La Chine pourrait devenir le principal fournisseur asiatique d’essence vers la Russie si cette dernière supprime ses droits d’importation, selon des analystes et des négociants régionaux. Cette décision renforcerait la pression sur l’offre régionale en essence, alors que d’autres fournisseurs d’Asie, notamment Singapour et la Corée du Sud, se tiennent à distance en raison des risques liés aux sanctions.
Selon des recommandations adressées par le vice-premier ministre russe, Alexander Novak, Moscou envisage de supprimer le droit de douane de 5 % sur les importations d’essence provenant de Chine, de Singapour et de Corée du Sud, et de permettre l’utilisation d’additifs moins coûteux afin de pallier une pénurie croissante de carburant.
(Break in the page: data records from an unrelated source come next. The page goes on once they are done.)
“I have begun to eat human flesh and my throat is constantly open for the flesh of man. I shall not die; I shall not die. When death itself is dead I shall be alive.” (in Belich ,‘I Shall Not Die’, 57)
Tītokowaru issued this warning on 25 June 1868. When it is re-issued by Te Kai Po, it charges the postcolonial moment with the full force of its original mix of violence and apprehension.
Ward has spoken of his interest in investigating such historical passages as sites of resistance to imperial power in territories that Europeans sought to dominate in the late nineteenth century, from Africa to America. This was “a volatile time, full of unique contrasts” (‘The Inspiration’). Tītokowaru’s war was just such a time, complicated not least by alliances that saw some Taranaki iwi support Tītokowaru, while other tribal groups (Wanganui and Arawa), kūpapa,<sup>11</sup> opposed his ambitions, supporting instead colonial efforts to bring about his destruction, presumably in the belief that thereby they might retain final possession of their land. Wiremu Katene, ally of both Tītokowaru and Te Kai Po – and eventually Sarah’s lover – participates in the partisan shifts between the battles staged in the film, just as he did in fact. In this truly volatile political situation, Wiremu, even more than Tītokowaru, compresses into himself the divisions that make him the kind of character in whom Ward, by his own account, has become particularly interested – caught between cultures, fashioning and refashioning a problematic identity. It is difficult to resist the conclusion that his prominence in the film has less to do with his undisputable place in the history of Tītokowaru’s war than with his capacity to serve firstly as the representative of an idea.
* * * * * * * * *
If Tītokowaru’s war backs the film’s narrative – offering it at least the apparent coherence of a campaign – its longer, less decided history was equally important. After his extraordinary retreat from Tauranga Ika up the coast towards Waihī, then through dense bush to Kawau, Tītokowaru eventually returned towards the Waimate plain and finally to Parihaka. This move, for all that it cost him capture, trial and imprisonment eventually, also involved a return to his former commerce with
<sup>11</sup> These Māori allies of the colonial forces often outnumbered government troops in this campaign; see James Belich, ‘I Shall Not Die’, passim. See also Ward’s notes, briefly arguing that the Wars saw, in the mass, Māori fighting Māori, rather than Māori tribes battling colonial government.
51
Ces tensions sur le marché intérieur sont alimentées par des stocks bas chez les distributeurs indépendants et les attaques de drones ukrainiens sur les raffineries russes.
Une logistique tournée vers l’Extrême-Orient
Les livraisons seraient probablement orientées vers l’Extrême-Orient russe afin d’éviter les attaques sur les infrastructures maritimes en mer Noire. Le transport vers l’ouest de la Russie par voie ferroviaire reste onéreux, limitant les marges à l’exportation, en particulier dans un contexte de prix intérieurs de l’essence maintenus à des niveaux bas.
Un expert basé à Pékin a indiqué que les entreprises chinoises seraient les mieux placées pour surmonter les barrières liées aux paiements, grâce aux relations commerciales bilatérales existantes et à la disponibilité d’institutions bancaires locales capables de traiter ces transactions en contournant les systèmes financiers occidentaux.
Une dynamique économique contraignante
La Chine n’a pas exporté d’essence vers la Russie depuis plus de dix ans, en raison de l’autosuffisance historique de Moscou en produits pétroliers raffinés. Toutefois, selon les données douanières chinoises, la valeur des exportations globales vers la Russie a atteint $64.77bn sur les huit premiers mois de 2025, soit une baisse de 9.7 % par rapport à la même période en 2024, dans un contexte de sanctions renforcées.
Singapour et la Corée du Sud restent en retrait, les institutions financières des deux pays refusant d’exécuter des paiements vers la Russie en raison des risques juridiques et réglementaires. Un négociant basé à Singapour a affirmé que même en présence de documents de conformité exhaustifs, les banques rechignent à accepter les fonds russes, par crainte d’une inclusion sur les listes de sanctions.
Effets attendus sur le marché asiatique
Les analystes d’Energy Aspects estiment qu’un accroissement des flux d’essence entre l’Asie et la Russie soutiendrait les marges de raffinage de l’Extrême-Orient, et pourrait élargir l’écart est-ouest en renforçant la demande en Afrique de l’Est et au Moyen-Orient pour les cargaisons de l’Atlantique.
La capacité de la Chine à répondre à cette demande reste toutefois limitée par son système de quotas d’exportation de carburants raffinés. Pour 2025, les volumes autorisés s’élèveraient à environ 40.77 millions de tonnes, sans perspective d’augmentation selon les acteurs du marché. Les exportations d’essence chinoise ont été estimées à environ 600 000 tonnes en septembre, un volume similaire étant prévu pour octobre.
Selon Alexander Novak, si les droits d’importation sont levés, la Russie pourrait recevoir mensuellement jusqu’à 350 000 tonnes supplémentaires d’essence et 100 000 tonnes de diesel. Le crack 92 RON FOB Singapour-Dubaï s’est établi à $9/baril en septembre, en hausse par rapport aux $8.17/baril enregistrés en août.